Step 3.5 Flash is StepFun's most capable open-source foundation model, engineered to deliver frontier reasoning and agentic capabilities with exceptional efficiency. Built on a sparse Mixture of Experts (MoE) architecture, it selectively activates only 11B of its 196B parameters per token. This intelligence density allows it to rival the reasoning depth of top-tier proprietary models while maintaining the agility required for real-time interaction.
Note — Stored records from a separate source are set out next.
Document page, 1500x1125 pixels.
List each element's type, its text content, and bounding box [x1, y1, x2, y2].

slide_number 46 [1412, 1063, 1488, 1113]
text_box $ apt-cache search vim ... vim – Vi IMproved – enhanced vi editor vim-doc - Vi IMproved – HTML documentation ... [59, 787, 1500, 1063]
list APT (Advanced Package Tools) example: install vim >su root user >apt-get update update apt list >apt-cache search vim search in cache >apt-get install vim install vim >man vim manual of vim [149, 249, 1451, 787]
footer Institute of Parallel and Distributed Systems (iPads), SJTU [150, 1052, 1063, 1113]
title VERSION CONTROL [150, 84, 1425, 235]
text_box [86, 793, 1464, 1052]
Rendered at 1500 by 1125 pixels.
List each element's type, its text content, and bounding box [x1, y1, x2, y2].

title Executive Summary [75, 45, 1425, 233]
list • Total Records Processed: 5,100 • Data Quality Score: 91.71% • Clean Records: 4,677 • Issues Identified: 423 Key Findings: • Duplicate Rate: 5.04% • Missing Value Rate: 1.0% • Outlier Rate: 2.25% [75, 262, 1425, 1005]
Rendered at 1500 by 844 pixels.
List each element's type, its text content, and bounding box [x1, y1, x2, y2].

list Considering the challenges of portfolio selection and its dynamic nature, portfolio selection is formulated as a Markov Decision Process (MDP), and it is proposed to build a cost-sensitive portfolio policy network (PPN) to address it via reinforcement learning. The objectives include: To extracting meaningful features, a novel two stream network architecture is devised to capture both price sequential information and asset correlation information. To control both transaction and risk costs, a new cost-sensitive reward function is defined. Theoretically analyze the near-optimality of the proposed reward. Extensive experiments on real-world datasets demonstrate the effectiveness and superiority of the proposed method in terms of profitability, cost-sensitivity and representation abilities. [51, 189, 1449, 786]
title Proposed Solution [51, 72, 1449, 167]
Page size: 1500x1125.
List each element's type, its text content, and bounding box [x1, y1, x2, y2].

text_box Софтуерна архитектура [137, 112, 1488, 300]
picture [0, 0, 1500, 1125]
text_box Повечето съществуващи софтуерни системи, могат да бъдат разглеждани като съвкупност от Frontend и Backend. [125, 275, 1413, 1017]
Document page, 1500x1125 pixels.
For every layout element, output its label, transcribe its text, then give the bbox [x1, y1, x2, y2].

The model achieves deep reasoning at speed through 3-way Multi-Token Prediction (MTP-3), delivering generation throughput of 100–300 tok/s in typical usage with peaks at 350 tok/s for single-stream coding tasks. It functions as a robust engine for coding and agents with seamless native OpenClaw integration, achieving 74.4% on SWE-bench Verified and 51.0% on Terminal-Bench 2.0. Step 3.5 Flash supports efficient long context with a 256K context window using a 3:1 Sliding Window Attention (SWA) ratio, integrating three SWA layers for every one full-attention layer.
The model operates on a sparse Mixture of Experts architecture that selectively activates only 11B parameters per token from its total 196B parameters. This approach provides intelligence density that rivals top-tier proprietary models while maintaining computational efficiency. The model integrates a scalable RL framework that drives consistent self-improvement and employs hybrid attention mechanisms for long-context processing.
Step 3.5 Flash demonstrates superior performance across reasoning, coding, and agentic tasks, handling complex multi-step reasoning chains with immediate responsiveness. It proves capable of sophisticated long-horizon tasks with unwavering stability and maintains consistent performance across massive datasets or long codebases while significantly reducing computational overhead.
The model is optimized for accessible local deployment, running securely on high-end consumer hardware like Mac Studio M4 Max and NVIDIA DGX Spark. It serves as a frontier open-source MoE model built specifically for OpenClaw agents, making it one of the best open models for running serious agents.
admin
Step 3.5 Flash is designed for developers and organizations needing frontier open-source AI models for agentic applications. It serves users requiring high-performance coding assistance, complex reasoning capabilities, and efficient local deployment options. The model specifically targets those working with OpenClaw agents and needing robust performance for serious agent applications while maintaining data privacy through local execution.